BAG, Urteil vom 20.3.2024 – 5 AZR 234/23;
ECLI:DE:BAG:2024:200324.U.5AZR234.23.0
1. Krankheit iSd. § 3 EFZG setzt einen regelwidrigen körperlichen oder geistigen Zustand des Arbeitnehmers voraus. Auf die Behandlungsbedürftigkeit kommt es nicht an. Da die SARS-CoV-2-Infektion einen regelwidrigen Körperzustand darstellt, ist sie eine Krankheit iSv. § 3 Abs. 1 EFZG (Rn. 11).
2. Arbeitsunfähigkeit liegt nicht nur vor, wenn der Arbeitnehmer infolge Krankheit seine vertraglich geschuldete Tätigkeit objektiv nicht ausüben kann oder nicht ausüben sollte, weil die Heilung nach ärztlicher Prognose hierdurch verhindert oder verzögert würde. Ein Arbeitnehmer ist vielmehr auch dann arbeitsunfähig, wenn er wegen der Erkrankung aus rechtlichen Gründen die Arbeitsleistung nicht erbringen kann, etwa weil für ihn aufgrund der Erkrankung ein Beschäftigungsverbot besteht oder wenn gegen ihn aufgrund einer ansteckenden Infektionskrankheit behördlich die Isolierung (Quarantäne) oder Absonderung angeordnet wurde (Rn. 13 f.).

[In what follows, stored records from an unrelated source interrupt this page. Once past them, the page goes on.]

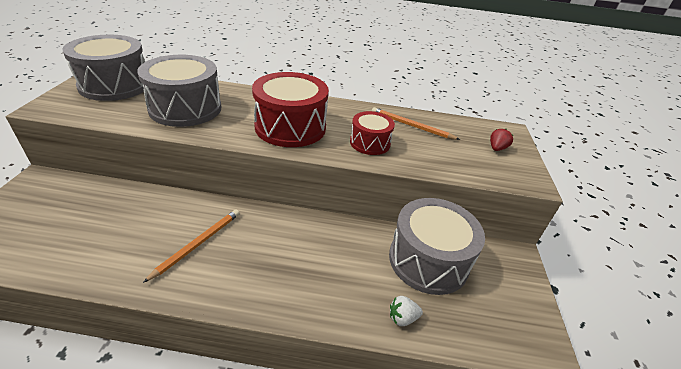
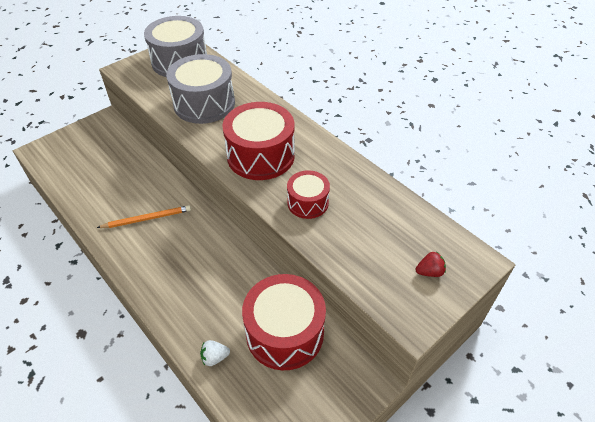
camera: 45 degrees right, 10 degrees up
orange pencil [372,107,460,140] -> none
grey drum [389,198,485,295] -> red drum [242,274,326,370]
white strawberry [390,296,423,326] -> white strawberry turned 45 degrees counterclockwise [200,340,230,366]

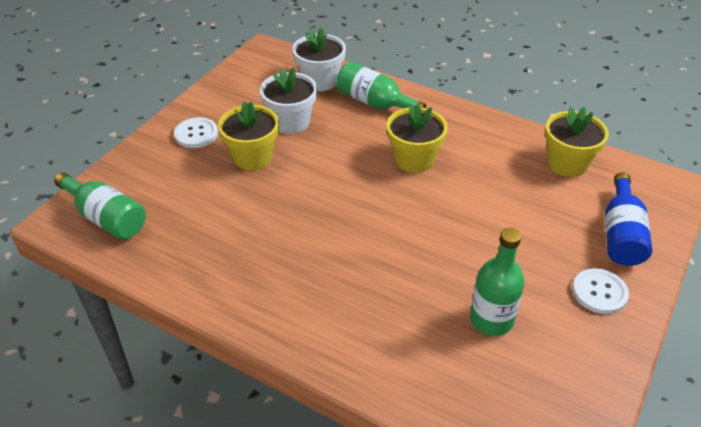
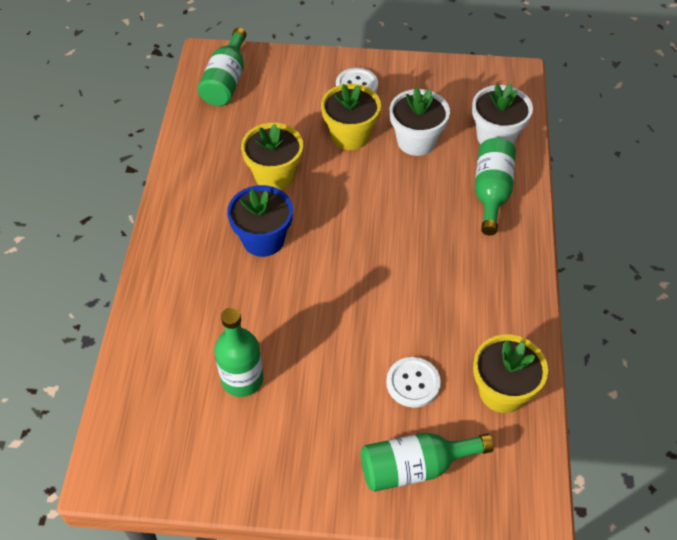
camera: 65 degrees right, 10 degrees up
yellow flower pot [387,104,448,173] -> yellow flower pot moved to [241,123,303,190]
white button [572,268,629,314] -> white button moved to [386,357,441,408]
blue bottle [605,172,652,266] -> green bottle [361,433,494,492]
none -> blue flower pot [227,185,293,257]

3. Ein Anspruch auf Entgeltfortzahlung besteht grundsätzlich nur dann, wenn die Arbeitsunfähigkeit die alleinige Ursache für den Ausfall der Arbeitsleistung ist. Der Anspruch auf Arbeitsentgelt darf nicht bereits aufgrund anderer Ursachen entfallen. Danach besteht ein Anspruch auf Entgeltfortzahlung auch bei einer symptomlosen SARS-CoV-2-Infektion und einer darauf beruhenden Quarantäneanordnung. Der Kausalzusammenhang ist gewahrt, weil die Absonderungsanordnung ihrerseits unmittelbare Folge der Erkrankung ist. Sie ist kein weiterer, paralleler Umstand, der für sich allein gesehen Grund der Arbeitsverhinderung sein könnte (Rn. 16 f.).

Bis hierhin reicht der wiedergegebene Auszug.